═════ INPUT
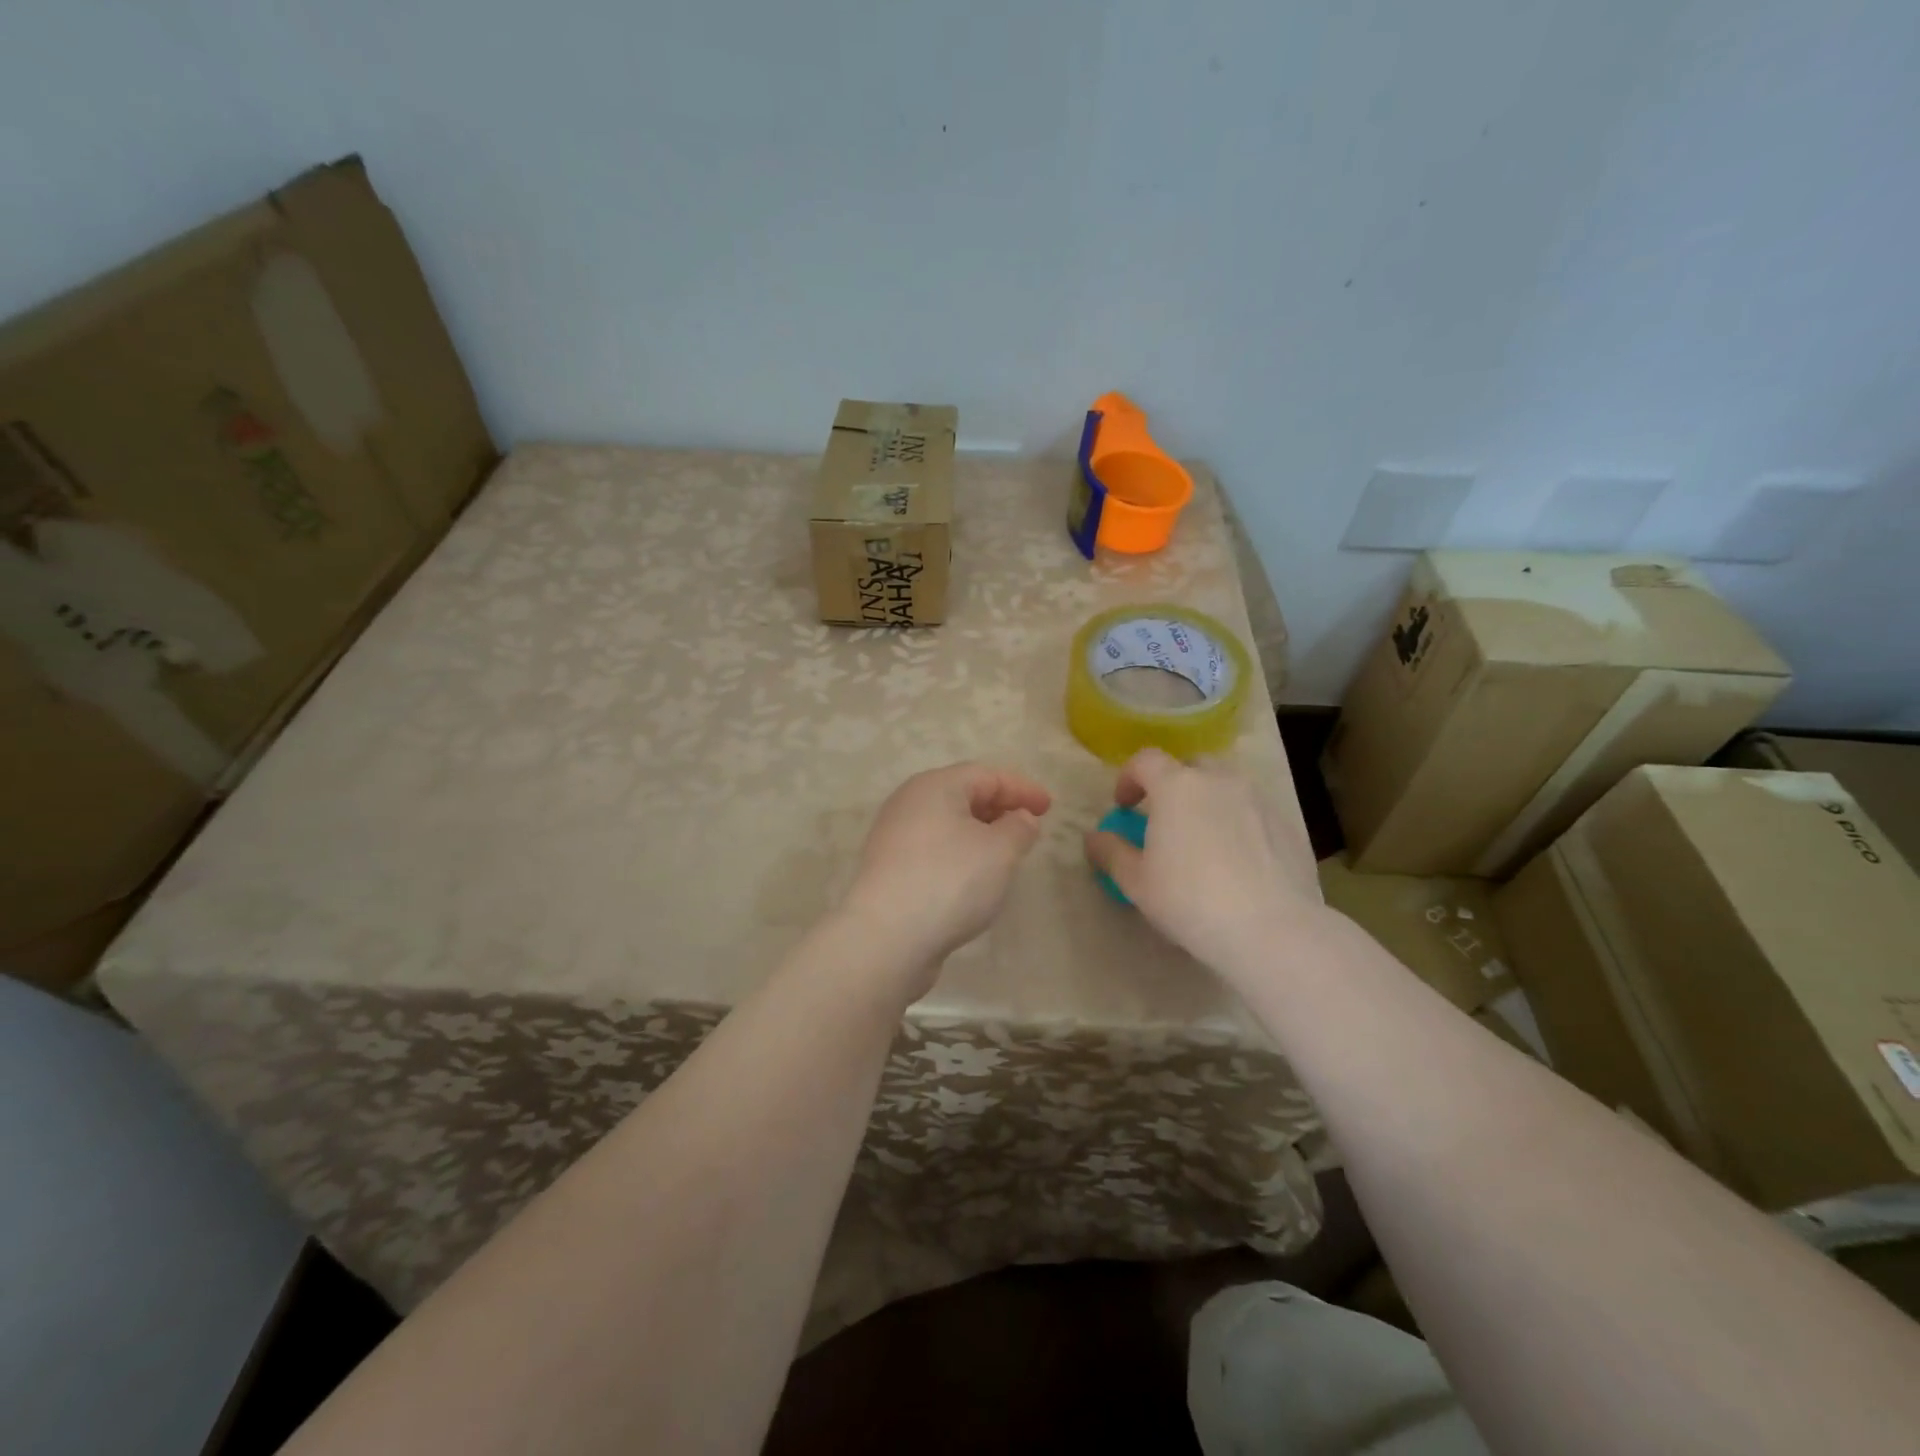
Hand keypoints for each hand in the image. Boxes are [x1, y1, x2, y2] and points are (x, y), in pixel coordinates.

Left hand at [839, 763, 1051, 992]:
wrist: (886, 938)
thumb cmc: (950, 880)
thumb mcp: (1000, 851)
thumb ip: (1019, 827)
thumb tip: (1020, 818)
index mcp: (934, 786)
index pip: (986, 775)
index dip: (1021, 788)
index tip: (1049, 807)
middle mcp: (909, 803)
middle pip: (962, 795)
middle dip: (1000, 808)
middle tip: (1030, 828)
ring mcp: (894, 838)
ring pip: (947, 824)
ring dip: (980, 833)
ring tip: (1007, 853)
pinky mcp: (890, 871)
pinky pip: (934, 850)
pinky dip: (960, 854)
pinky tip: (975, 878)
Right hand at [1083, 748, 1320, 974]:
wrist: (1271, 929)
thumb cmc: (1190, 899)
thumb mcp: (1136, 882)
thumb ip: (1111, 852)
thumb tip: (1094, 838)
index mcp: (1177, 786)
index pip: (1145, 760)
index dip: (1129, 777)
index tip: (1124, 806)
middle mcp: (1219, 781)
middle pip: (1190, 765)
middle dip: (1173, 784)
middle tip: (1164, 818)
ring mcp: (1258, 800)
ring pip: (1226, 786)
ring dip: (1208, 801)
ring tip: (1203, 839)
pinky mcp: (1287, 825)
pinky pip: (1253, 812)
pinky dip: (1238, 823)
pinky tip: (1237, 861)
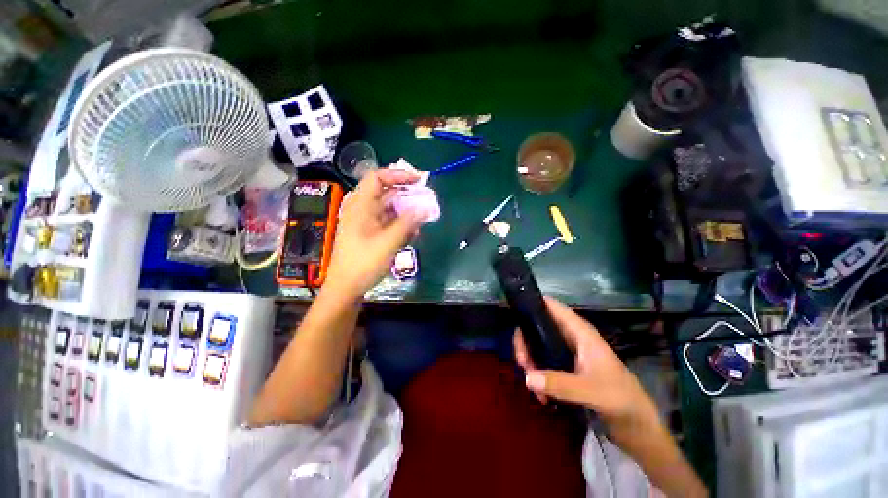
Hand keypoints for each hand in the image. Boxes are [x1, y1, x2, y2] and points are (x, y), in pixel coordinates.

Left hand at [324, 169, 423, 299]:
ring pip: (388, 209)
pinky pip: (387, 222)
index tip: (418, 180)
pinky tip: (412, 234)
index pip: (377, 177)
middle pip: (385, 192)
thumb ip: (408, 223)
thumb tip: (425, 208)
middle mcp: (362, 210)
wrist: (345, 288)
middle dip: (407, 195)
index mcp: (360, 205)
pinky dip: (400, 224)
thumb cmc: (363, 263)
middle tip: (425, 200)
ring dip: (406, 212)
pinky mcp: (369, 233)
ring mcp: (365, 222)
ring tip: (422, 220)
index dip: (398, 175)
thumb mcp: (388, 242)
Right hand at [514, 297, 657, 424]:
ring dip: (530, 361)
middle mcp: (571, 337)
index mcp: (579, 332)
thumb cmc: (621, 400)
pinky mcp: (566, 368)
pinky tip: (541, 393)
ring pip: (537, 345)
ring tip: (531, 382)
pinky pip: (543, 362)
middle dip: (525, 342)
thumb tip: (527, 377)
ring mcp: (567, 353)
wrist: (637, 426)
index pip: (552, 306)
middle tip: (523, 364)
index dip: (532, 303)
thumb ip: (560, 383)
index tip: (514, 314)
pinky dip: (537, 373)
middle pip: (537, 326)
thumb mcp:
══════════
- _TASK DIRECTIONS_
Return exactly the lines of the data, beginning with the first and ending with the line containing "middle mcp: (909, 803)". Skip the pictures.

- _OUTPUT_
Hand keypoints for each hand in the image. Boxes are [x1, y1, x2, y2] and points are (x, y), in pixel coordinates.

Left hand at [839, 763, 1051, 992]:
wrist: (886, 938)
thumb cmc: (950, 880)
thumb mcp: (1000, 851)
thumb ip: (1019, 827)
thumb tip: (1020, 818)
index mcp: (934, 786)
index pip: (986, 775)
index dip: (1021, 788)
index tip: (1049, 807)
middle mcp: (909, 803)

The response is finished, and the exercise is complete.